Breivik sues Norway: prison in violation of European Convention

Anders Breivik sues Norway. As he argues, isolation in prison is contrary to human rights and contrary to the European Convention.

Anders Breivik, responsible for the murder of 77 people, is currently in Ringerike prison. The Norwegian believes that the punishment imposed on him is contrary to art. 3 of the European Convention on Human Rights. This is the second time Breivik has sued Norway for ‘human rights violations’.

“Difficult” prison conditions

Breivik’s lawyer, Oystein Storrvik, said the isolation “affected his client’s mental health.” He adds that Breivik is forced to take antidepressants “to survive” in prison, and that thoughts of suicide appear in his mind.

The murderer of 77 people complains about the conditions he has to live in. Currently, Breivik only has contact with prison staff and is allowed to spend two hours with other prisoners once every two weeks. It features a gym, a room with a TV and a games console. He also has a cage with three parrots and can play basketball, cook and go on sappers.

– There are no indications that he has mental or physical problems due to the conditions in prison – argues lawyer Andreas Hjetland.

In 2022, the attacker filed a request to shorten his sentence. The Norwegian court rejected it, but decided to transfer the prisoner from the Telemark facility to Ringerike. His lawyer, quoted by the Norwegian daily Aftenposten, spoke about Breivik’s situation in the new prison.

– There were better facilities.

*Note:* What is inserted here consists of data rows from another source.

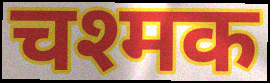
चश्मकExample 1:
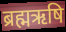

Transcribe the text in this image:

ब्रह्मऋषि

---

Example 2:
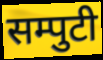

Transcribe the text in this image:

सम्पुटी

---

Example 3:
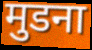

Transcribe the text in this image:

मुडना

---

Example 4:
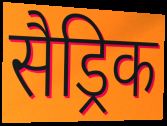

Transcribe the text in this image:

सैड्रिक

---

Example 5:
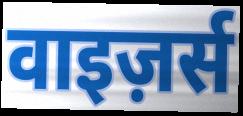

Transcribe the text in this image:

वाइज़र्स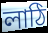
লাঠিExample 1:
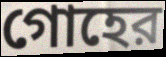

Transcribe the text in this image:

গোহের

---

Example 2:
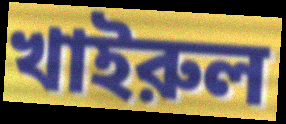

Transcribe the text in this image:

খাইরুল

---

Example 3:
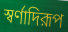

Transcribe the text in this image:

স্বর্ণাদিরূপ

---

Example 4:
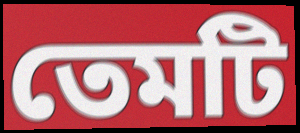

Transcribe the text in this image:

তেমটি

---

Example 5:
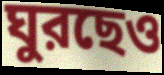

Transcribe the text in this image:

ঘুরছেওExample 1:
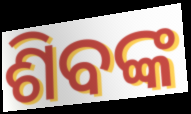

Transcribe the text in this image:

ଶିବଙ୍କ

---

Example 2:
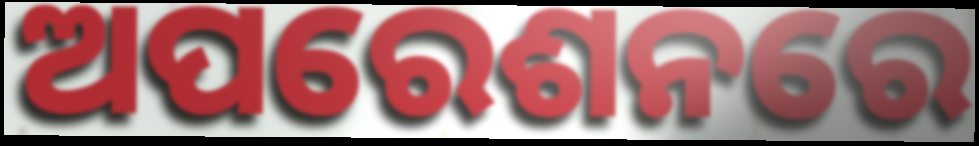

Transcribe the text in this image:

ଅପରେଶନରେ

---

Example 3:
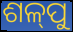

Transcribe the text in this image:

ଶଳ୍‍ପୁ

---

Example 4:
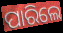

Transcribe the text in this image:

ପାରିଲେ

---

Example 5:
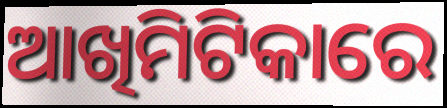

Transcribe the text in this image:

ଆଖିମିଟିକାରେ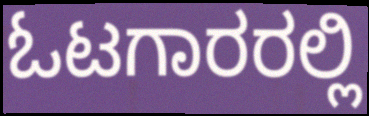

But over the past year his situation in Ringerike prison has deteriorated. We think this is a very unfortunate step back after so many years of isolation, Storrvik said at the time.

Attacks and verdict

On July 22, 2011, Anders Breivik committed two terrorist attacks. First he detonated a bomb in Oslo’s government district, killing eight people and injuring 209, including twelve seriously. He then shot dead 69 people and injured 110 on Utoya Island, where a Norwegian Workers’ Party youth camp was being held.

For his actions, Breivik was sentenced to 21 years in prison on August 24, 2012 – the highest possible sentence in Norway. Under Norwegian law, the court can decide to keep Breivik in prison after the sentence expires if it finds that he still poses a threat to society.